By having the ideas in Scientology never examined or verified by members they remain hazy. This is greatly compounded by the ideas being full of contradictions and endless word salad of words defined by piles and piles of related new terms. They function as the web of lies with the term engram related to the reactive mind and both linked to charge and secondaries and incidents and auditing and the tone scale and each tone level and on and on it goes. Most Scientology terms link to hundreds or thousands of other Scientology terms to fully define them. It's an entire language of unproven yet extreme claims.

And the Orwellian use of two practices makes Scientology particularly difficult to understand. Hubbard changed verbs to nouns often like beingness, doingness, and havingness. It makes the ideas he described with these terms confusing, unfamiliar and hazy. It took the familiar and changed it enough to make it unsettling.

Orwell described this in his description of how Newspeak is created in the appendix to 1984. Hubbard paid close attention. 

Hubbard also uses one hundred eighty degree reversals. He called things their exact opposites.

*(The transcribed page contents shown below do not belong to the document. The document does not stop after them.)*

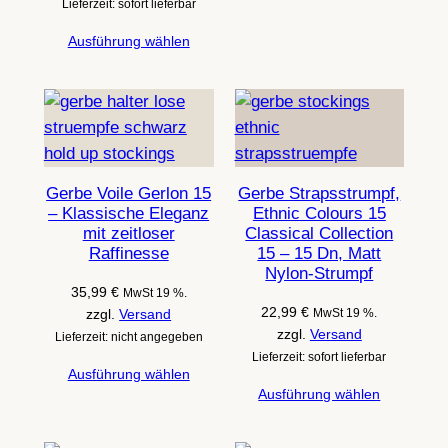
Lieferzeit: sofort lieferbar
Ausführung wählen
Gerbe Voile Gerlon 15
Gerbe Strapsstrumpf,
– Klassische Eleganz
Ethnic Colours 15
mit zeitloser
Classical Collection
Raffinesse
15 – 15 Dn, Matt
Nylon-Strumpf
35,99
€
MwSt 19 %.
22,99
€
zzgl.
Versand
MwSt 19 %.
zzgl.
Versand
Lieferzeit: nicht angegeben
Lieferzeit: sofort lieferbar
Ausführung wählen
Ausführung wählen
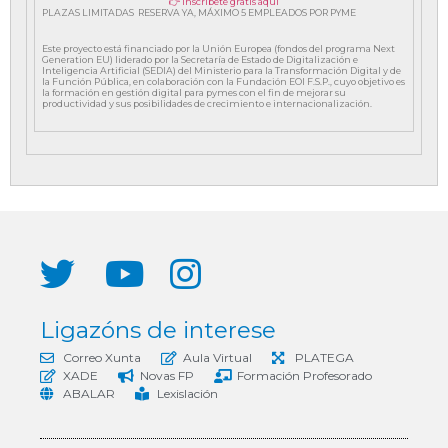
👉 Inscríbete gratis aquí
PLAZAS LIMITADAS RESERVA YA, MÁXIMO 5 EMPLEADOS POR PYME
Este proyecto está financiado por la Unión Europea (fondos del programa Next
Generation EU) liderado por la Secretaría de Estado de Digitalización e
Inteligencia Artificial (SEDIA) del Ministerio para la Transformación Digital y de
la Función Pública, en colaboración con la Fundación EOI F.S.P., cuyo objetivo es
la formación en gestión digital para pymes con el fin de mejorar su
productividad y sus posibilidades de crecimiento e internacionalización.
Ligazóns de interese
Correo Xunta
Aula Virtual
PLATEGA
XADE
Novas FP
Formación Profesorado
ABALAR
Lexislación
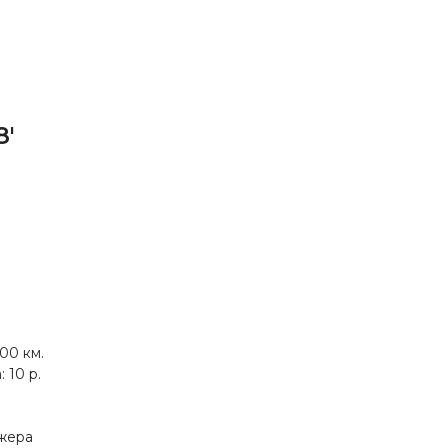
8'
00 км.
 10 р.
джера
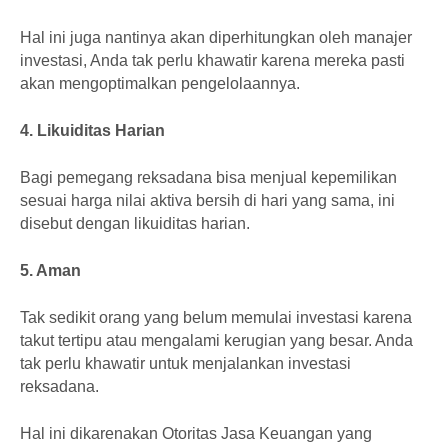
Hal ini juga nantinya akan diperhitungkan oleh manajer
investasi, Anda tak perlu khawatir karena mereka pasti
akan mengoptimalkan pengelolaannya.
4. Likuiditas Harian
Bagi pemegang reksadana bisa menjual kepemilikan
sesuai harga nilai aktiva bersih di hari yang sama, ini
disebut dengan likuiditas harian.
5. Aman
Tak sedikit orang yang belum memulai investasi karena
takut tertipu atau mengalami kerugian yang besar. Anda
tak perlu khawatir untuk menjalankan investasi
reksadana.
Hal ini dikarenakan Otoritas Jasa Keuangan yang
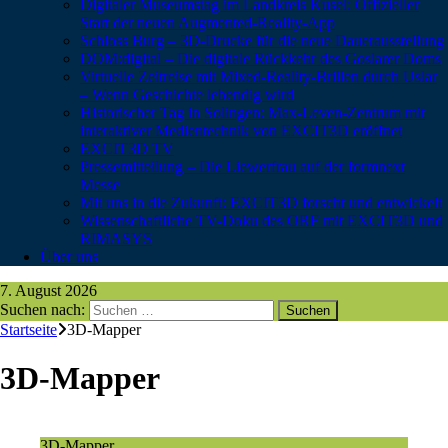
Digitaler Museumstag im Landkreis Kusel: Offizieller
Start der neuen Augmented-Reality-App
Schloss Burg – 3D-Drucke für die neue Dauerausstellung
DOM:digital – Die digitale Rückkehr des Goslarer Doms
Virtuelle Zeitreise mit Mixed-Reality-Brillen durch Uslar
– Wenn Geschichte lebendig wird
Historischer Tag in Solingen: Max-Leven-Zentrum mit
interaktiver Medientechnik von EXCIT3D eröffnet
EXCIT3D TV
Pressemitteilung – Die Liewerfrau auf der formnext
Messe
Mit uns in die Zukunft: EXCIT3D forscht und entwickelt
Wissenschaftliche TV-Doku des ORF mit EXCIT3D und
RIMASYS
Über uns
7. August 2026
Suchen nach:
Startseite
3D-Mapper
3D-Mapper
3D-Mapper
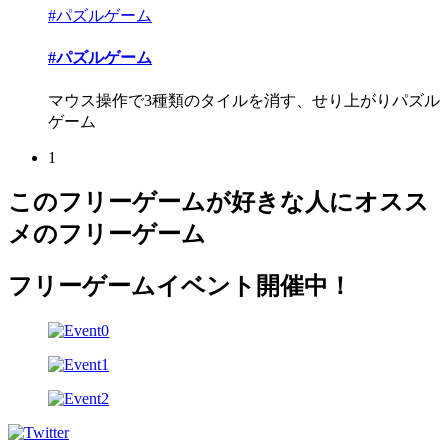
#パズルゲーム
#パズルゲーム
マウス操作で3種類のタイルを消す、せり上がりパズル
ゲーム
1
このフリーゲームが好きな人にオスス
メのフリーゲーム
フリーゲームイベント開催中！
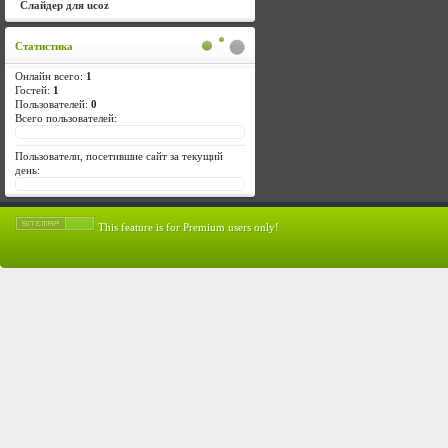
Слайдер для ucoz
Статистика
Онлайн всего:
1
Гостей:
1
Пользователей:
0
Всего пользователей:
Пользователи, посетившие сайт за текущий
день:
This feature is for Premium users only!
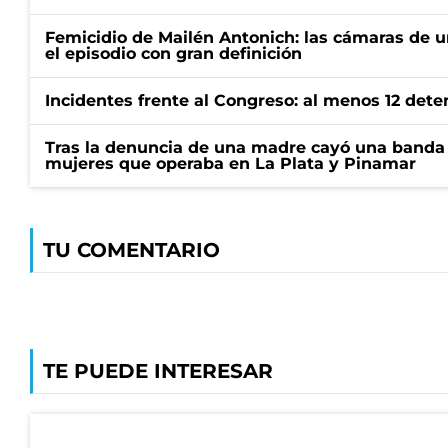
Femicidio de Mailén Antonich: las cámaras de u
el episodio con gran definición
Incidentes frente al Congreso: al menos 12 dete
Tras la denuncia de una madre cayó una banda 
mujeres que operaba en La Plata y Pinamar
TU COMENTARIO
TE PUEDE INTERESAR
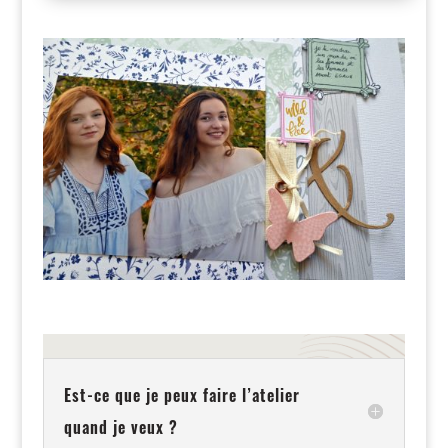
Est-ce que je peux faire l’atelier
quand je veux ?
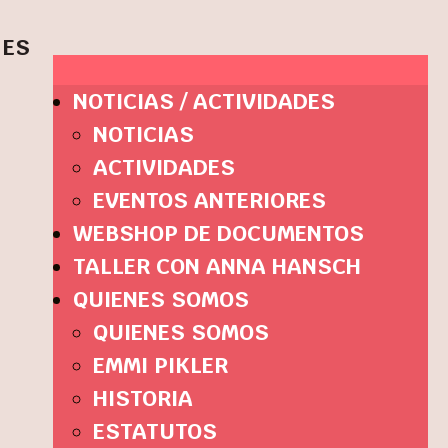
ES
NOTICIAS / ACTIVIDADES
NOTICIAS
ACTIVIDADES
EVENTOS ANTERIORES
WEBSHOP DE DOCUMENTOS
TALLER CON ANNA HANSCH
QUIENES SOMOS
QUIENES SOMOS
EMMI PIKLER
HISTORIA
ESTATUTOS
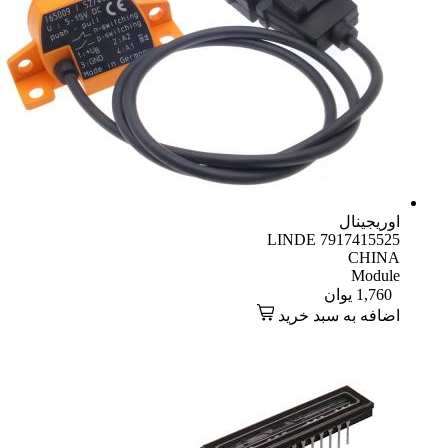
اوریجینال
LINDE 7917415525
CHINA
Module
1,760
یوان
اضافه به سبد خرید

It's a fundamental to double speak.

 Calling adding hypnotic content auditing and defining that as removing hypnotic content, calling removing a fake identity clearing while it actually adds a fake hypnotic cult identity, calling a poisoning program the purification rundown, calling a program to install hypnotic directions the False Purpose Rundown which actually knocks out a person's own beliefs and decisions to replace them with Hubbard's purposes - which are certainly false for the victim who receives them, calling a route to physical and mental slavery the bridge to total freedom and saying it delivers spiritual freedom is a complete opposite. 

Getting someone to think in and speak an opposite term for something makes seeing the contradiction within the use of the term versus the definition extremely difficult.

It's used frequently by politicians. Almost every time a law has the term freedom it actually restricts or removes freedom for someone. Or everyone. 

But by looking at these ideas, describing them and discussing them they can become clearer and be doubted, accepted or rejected.